Wednesday, November 3, 2010
A Young Mathematician at Work
Sauntering under the coffee table, wiggling under the couch cushions, holding tightly to the cup holders, and peeking out from the glove box. I've been discovering sticky notes, fluttering like butterflies, all over my house and car. They are the workings of one inquisitive third grader who instead of absently disappearing into game play with his PSP, ipod, or iphone, instead opts to pick up a pencil and scour for a sticky note. He writes himself problems like 283x32, and proceeds to solve, not in conventional ways, but in creative thought provoking ways demonstrating his conceptual understanding and number sense.

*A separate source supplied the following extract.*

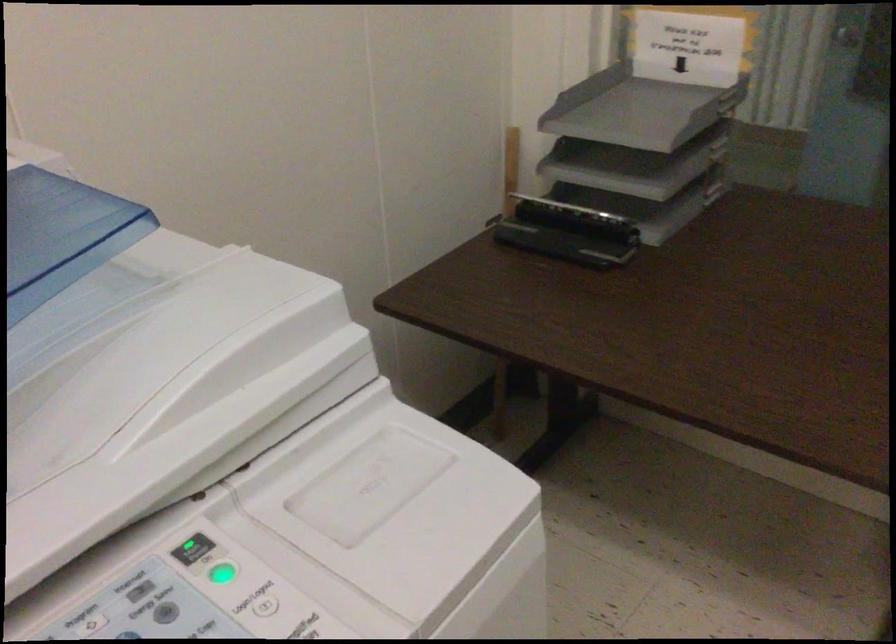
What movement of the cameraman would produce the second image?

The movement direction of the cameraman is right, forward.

My son's solving frenzy started after his first multiplication lesson in his third grade classroom. In the lesson, the class discussed things that typically can be found in groups like eggs and soda cans, and then they discussed the idea of groups of things. He took his knowledge, and his understanding of repeated addition and applied the two. Not to a typical third grade problem like 5X4 or 3x6, but immediately to larger numbers. He could do this because the concept remains the same and he was able to generalize his understanding.

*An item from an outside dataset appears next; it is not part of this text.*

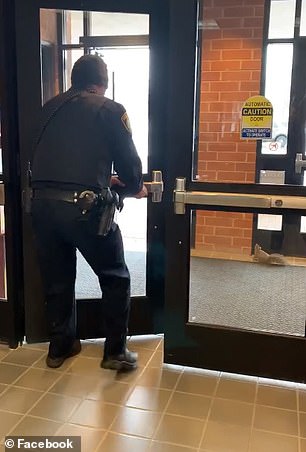
Find the location of a particular element. This screenshot has height=452, width=306. fully visible push bar on the right door is located at coordinates (226, 199).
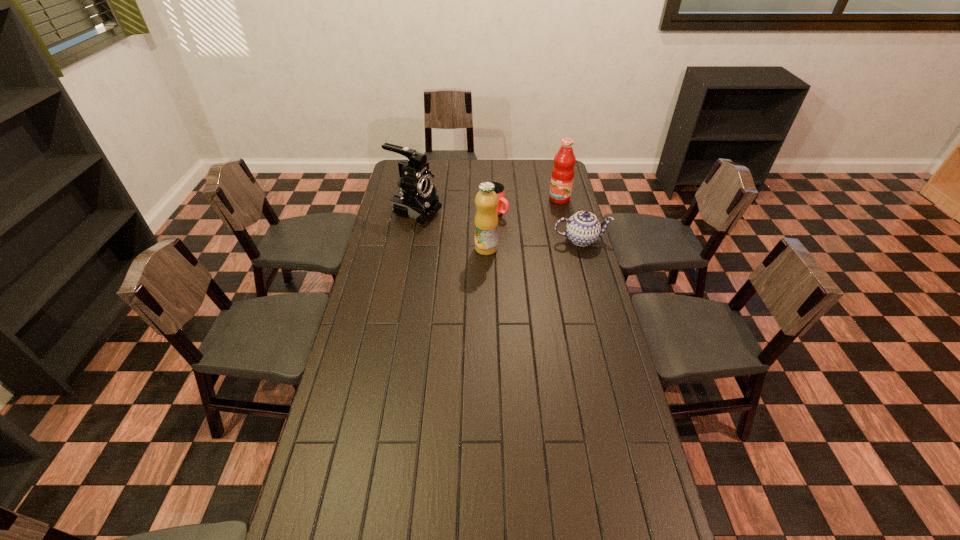
Find the location of a particular element. the nearer fruit juice is located at coordinates (486, 219).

The first problem I watched him solve was 237x13. He wrote it down on the white board in my office and proceeded, to my disbelief, to get the right answer. He added 13 groups of 237 using a doubling repeated addition approach. I then walked next door to chat to a colleague and returned to find not only had he solved the multiplication problem, but a division problem, as well. When I asked him how he knew division, he responded, "It's 'groups of' only backward."
In the division problem, you can see that he thought of groups of 20. How many groups of 20 will it take to get to 240? He has his groups numbered at the top to show 12. Quite impressive.
I'm thrilled, not only because my son is solving math problems in ways that demonstrate his ever growing knowledge of numbers but because he is easily able to generalize his knowledge, a key component of learning. I truly believe the reason he is able to do this is because he's grown up in a school where the curriculum tools are conceptually focused and full of problem solving situations. He hasn't been exposed to rote memorization or a sets of procedures, rather he's been taught to think. And, for that, I am grateful.